Rabaukenmama, wenn ich bei so einem Schulausflug dabei wäre, würde mir das auch auf die Nerven gehen. Ich begleite die Klasse meines Sohnes auch regelmäßig, besonders weil man da auch als Elternteil was lernen kann z. B. im Kunstmuseum. Aber bei uns herrscht ein ganz anderes Klima. Wenn die Ansage erfolgt Zweierreihen zu bilden, dann wird das auch vemacht. Dann wird noch mal kontrolliert, dass die Kinder, die sich gegenseitig aufpuschen, nicht zusammen laufen. Dann läuft die Lehrerin vorne, ich hinten und die Kinder brav zwischen uns. In der Straßenbahn ist es vergleichsweise ruhig und es geht grundsätzlich gesittet zu. Jetzt muss ich allerdings sagen, dass unsere Lehrerin lieb aber streng ist und die Klasse außerordentlich lieb. Aber so ein Gewusel würde es bei uns nicht geben.

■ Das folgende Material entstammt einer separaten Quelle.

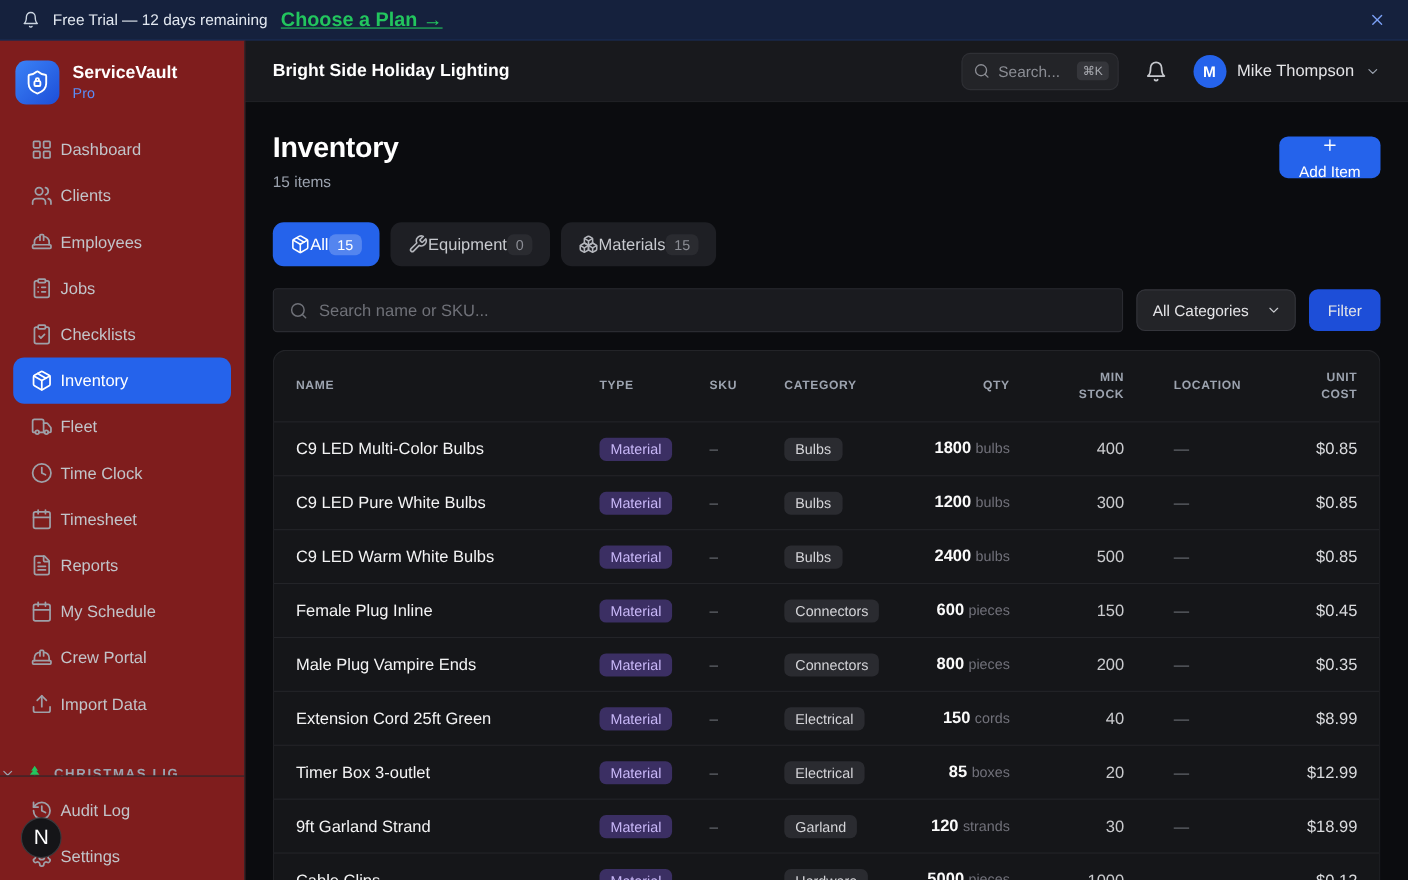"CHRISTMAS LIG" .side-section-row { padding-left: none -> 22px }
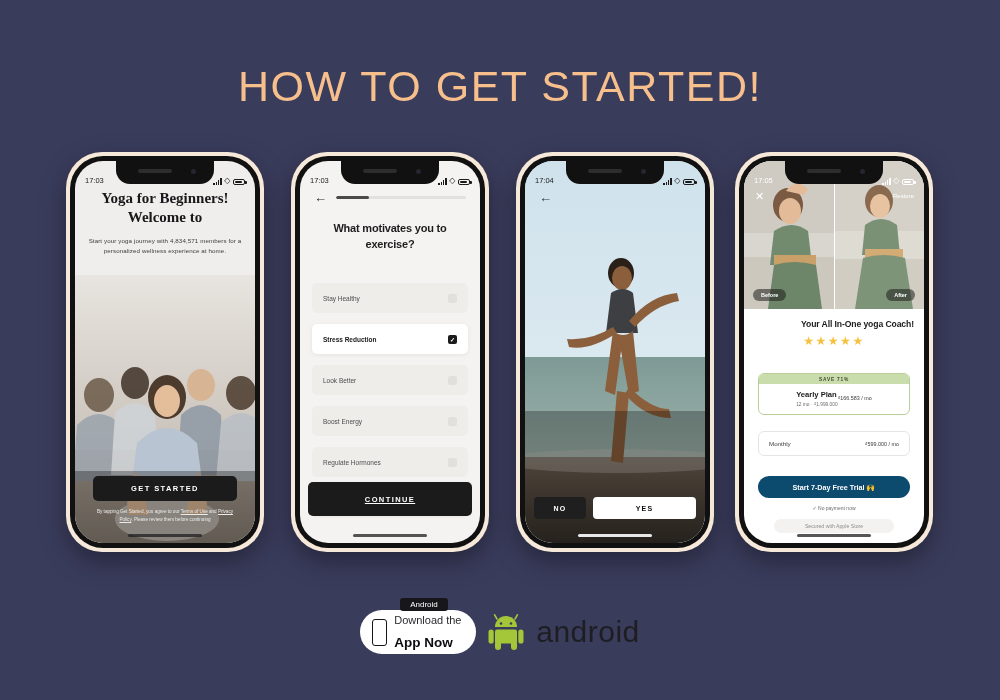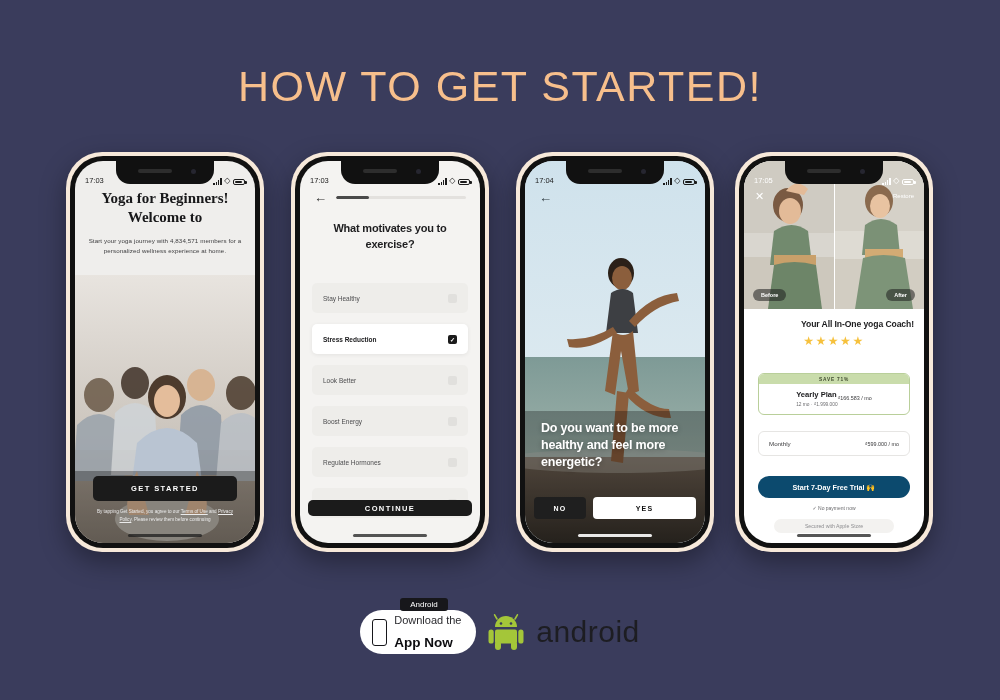"Do you want to be" div.p3-text { html: <div>Do you want to be more healthy and feel more energetic?</div> -> none }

Bei uns wird ohne darüber zu diskutieren den Kinder weiterführender Stoff angeboten, wenn sie das reguläre Pensum erfüllt haben. Fleiß und Engagement wird belohnt. Die Kinder haben zum Beispiel bereits in der ersten Klasse angefangen, selbst Geschichten zu schreiben, die dann vorgelesen werden durften. Ich habe jedenfalls das Gefühl, dass sie jedem Kind gerecht wird und bisher noch keines die Lust an der Schule verloren hat.